* _PROBLEM STATEMENT_
Among the entries below, how many lines contain "right"? Answer with the number only.

* _DATA FOR REVIEW_

▼▼▼

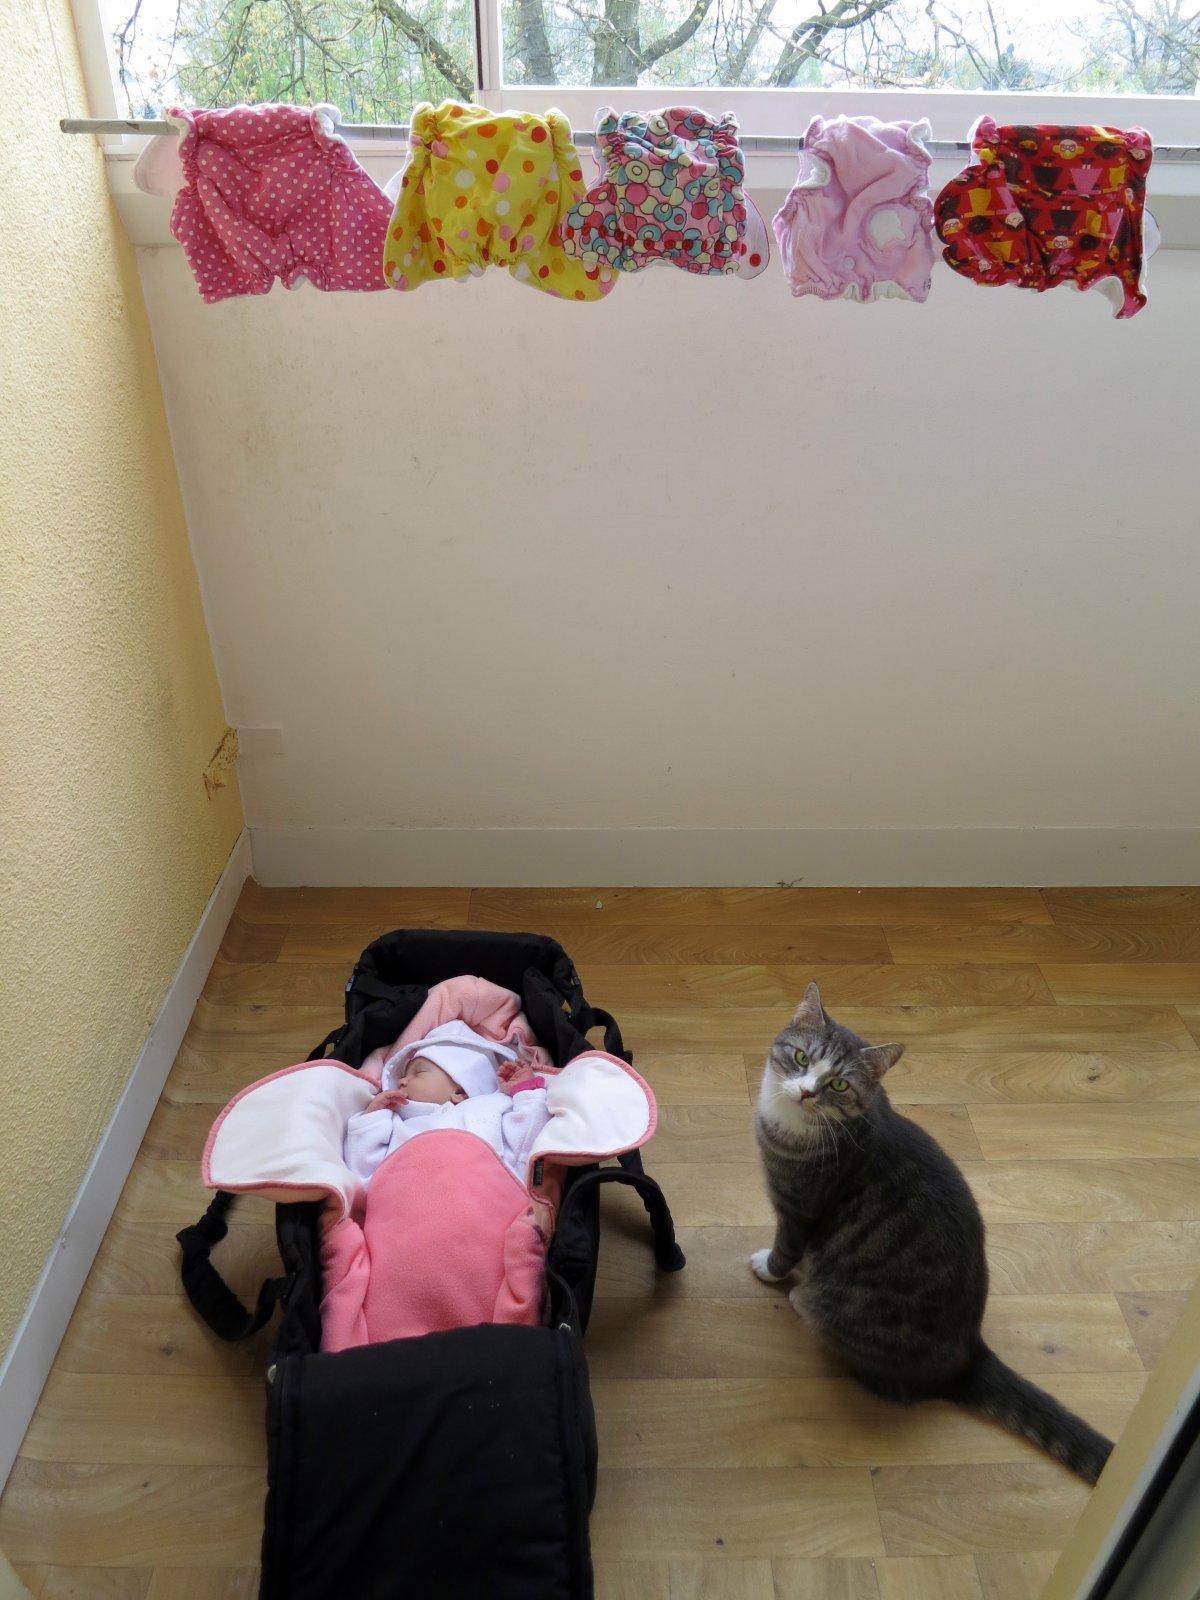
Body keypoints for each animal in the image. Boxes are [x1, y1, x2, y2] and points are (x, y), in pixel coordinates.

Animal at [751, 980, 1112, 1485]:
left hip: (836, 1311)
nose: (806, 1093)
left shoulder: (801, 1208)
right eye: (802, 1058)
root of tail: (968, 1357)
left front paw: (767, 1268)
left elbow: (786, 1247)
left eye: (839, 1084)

▲▲▲
▼▼▼

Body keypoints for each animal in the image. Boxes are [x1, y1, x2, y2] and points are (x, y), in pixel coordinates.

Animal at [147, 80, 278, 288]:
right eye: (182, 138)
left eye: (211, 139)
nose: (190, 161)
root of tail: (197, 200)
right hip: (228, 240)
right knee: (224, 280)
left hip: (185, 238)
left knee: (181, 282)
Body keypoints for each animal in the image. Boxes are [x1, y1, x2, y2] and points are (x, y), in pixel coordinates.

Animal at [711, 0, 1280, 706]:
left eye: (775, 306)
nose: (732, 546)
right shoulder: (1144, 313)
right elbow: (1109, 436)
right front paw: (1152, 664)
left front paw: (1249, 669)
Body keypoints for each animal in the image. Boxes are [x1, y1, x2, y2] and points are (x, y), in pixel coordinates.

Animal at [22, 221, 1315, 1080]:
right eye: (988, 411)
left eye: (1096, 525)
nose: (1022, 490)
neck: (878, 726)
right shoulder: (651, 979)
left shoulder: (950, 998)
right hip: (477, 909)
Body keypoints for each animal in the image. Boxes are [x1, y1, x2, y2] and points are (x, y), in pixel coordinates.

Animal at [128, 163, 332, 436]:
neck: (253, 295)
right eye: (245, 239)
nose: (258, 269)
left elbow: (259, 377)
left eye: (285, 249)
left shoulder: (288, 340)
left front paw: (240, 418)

▲▲▲

* _RESPONSE AREA_
11